What I would like to see is some hard accountability. The Barney Frank’s, the Chris Dodd’s,,, and the Obama’s, who have profited from this scheme should be prosecuted for their criminal complicity. The rules and regulations were put into place to prevent a crisis exactly like this. To prevent another 1929′ish crash. The Democrat leadership starting with Jimmy Carter are up to their eyeballs in dirty money. Of course, all of this is now being trotted out to make G.W. Bush and all Republicans look like incompetent ninnies.
Where are all the Special Prosecutor’s with their armies of accountants to follow the money trail? I suspect at the end of every rainbow they would find a Democrat with his hands in the “Pot ‘o Gold” up to his elbows.
Bad people need to go to jail over this. Pure and simple.
You make it sound like there’s no room for brash new cowboys to ride in and replace the dying breed. But why must that be so? Trading and taking risk will be legal for Joe Citizen, I assume, and there must be some willing to jump into the game while there’s a vacuum. Never say never!
As far as this Main Street guy is concerned, if you make bet that goes bust, you suck it up.
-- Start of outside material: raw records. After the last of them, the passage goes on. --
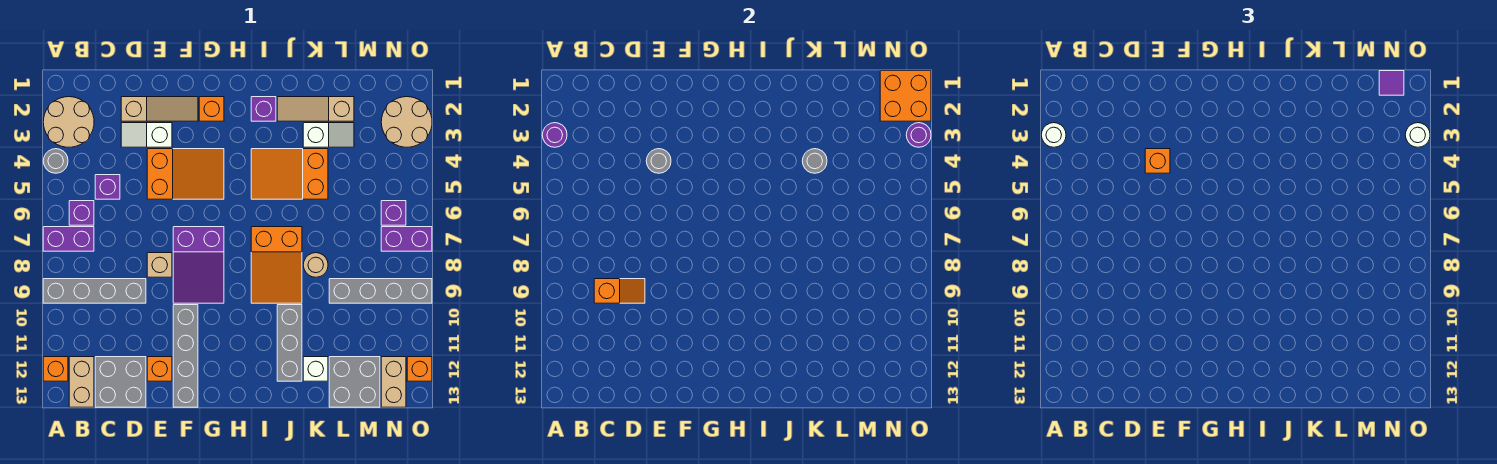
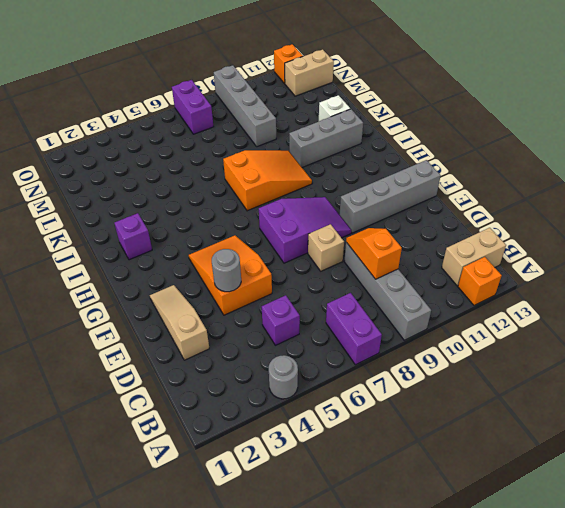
none -> tan 2x2 round brick [43,97,94,147]
none -> purple 1x1 brick [69,201,94,225]
none -> grey 2x2 brick [95,357,146,407]
none -> white 1x2 slope [121,123,172,147]

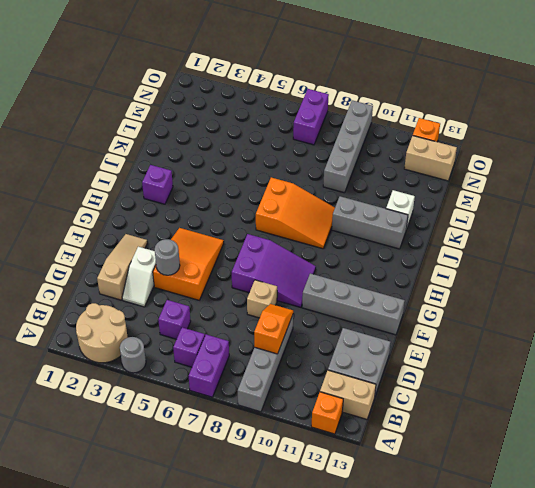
none -> orange 1x1 brick [147,357,172,381]
none -> orange 1x1 brick [199,97,224,121]
none -> orange 2x3 slope [251,149,328,199]
none -> tan 1x3 slope [277,97,354,121]

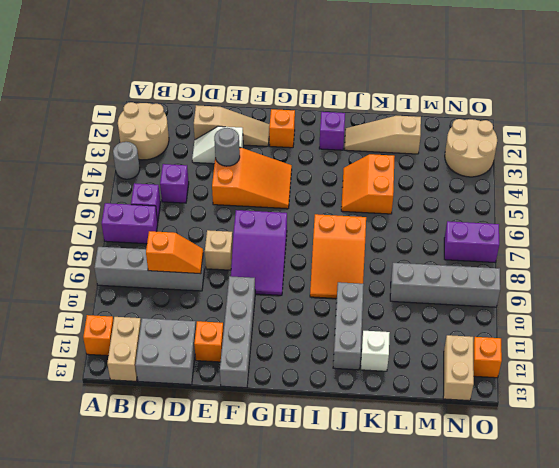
orange 2x2 slope [341,154,395,214] -> orange 2x3 slope [251,149,328,199]
none -> white 1x2 slope [303,123,354,147]
none -> tan 1x1 round brick [303,253,328,277]
none -> grey 2x2 brick [329,357,380,407]
none -> purple 1x1 brick [381,201,406,225]

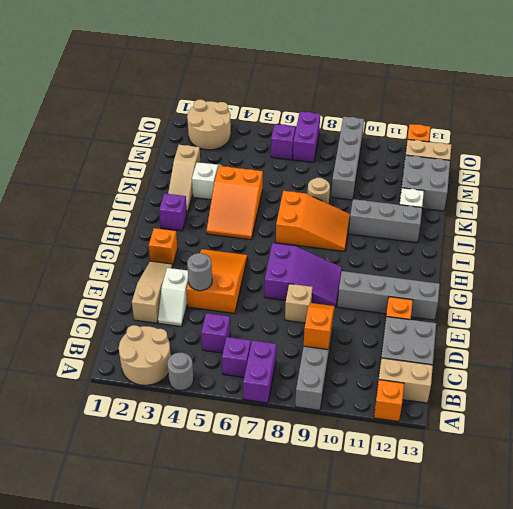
none -> purple 1x1 round brick [542,123,567,147]
none -> grey 1x1 round brick [802,149,827,173]
none -> orange 2x2 brick [880,71,931,121]
none -> purple 1x1 round brick [906,123,931,147]

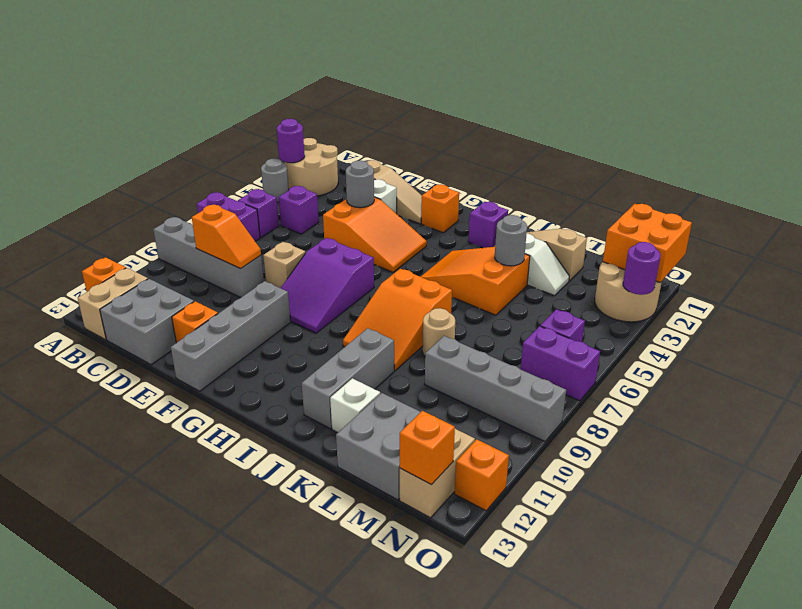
orange 1x1 brick [400,411,455,485] -> orange 1x1 brick moved to [1145,149,1170,173]
none -> white 1x1 round brick [1041,123,1066,147]
none -> purple 1x1 tile [1379,71,1404,95]
none -> white 1x1 round brick [1405,123,1430,147]

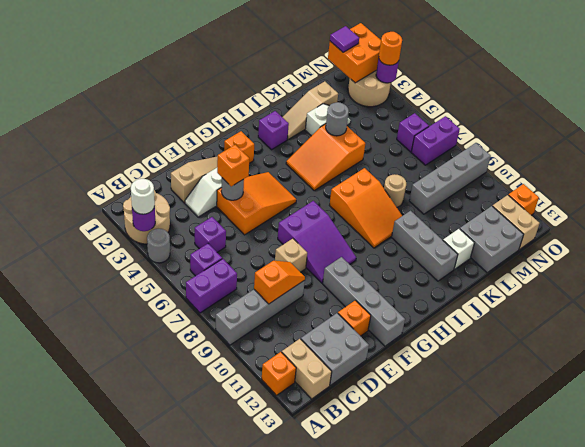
orange 1x1 round brick [379,32,402,65] -> white 1x1 round brick [1405,123,1430,147]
These guys got wealthy by not creating wealth but convincing others that what they did somehow was value-added. Tough, but now we get to stablize your gambling losses. Good riddance to bad rubbish.
As they say on the Street, pigs get fat and hogs get slaughtered.
I dunno,,, I got some money by working my a** off. Why should I stand still and get raped by a slick politician? Obama wants to “tax the rich” and give it to the poor. I already pay 35+%, plus self employment tax,,, is that not enough? Should I just roll over and give my business away?
Where do I sign up for welfare?
Recently learned what GSE and MBS are and now they just about dissolved in the thin air of high finance. I attended a shareholders meeting in April. The CEO said the bank wrote off 25m worth of MBS in GSE. Bank still profitable but dividend less and stock price remain low or stagnant but better than Wachovia and on par with Citi.
Thanks for the history lesson of your life in high finance.
They may have lost their swagger, but I’ll bet a bunch have their ill gotten swag.
John: That’s my concern. Theese SOB’s have their $45m pads in Manhatten and all we get is the lousy paper they shilled.
Sorry but the loss of the swagger is due to the all to obvious and painful revelation that for all their top 5 business school talent, the so called masters of the universe didn’t have the financial acumen of my grandmother with her 5th grade education. Grounded in a bit of reality, she understood that the ability to repay was an, or rather the, important factor in borrower.
Now we all have to pay for the fact that brilliant education from a top school only permits you to fool yourself in much grander ways.
If Wall Streeters want to swagger they should, well you know, not let their new and improved methods reveal them as such utter and complete fools when the lies start to collapse.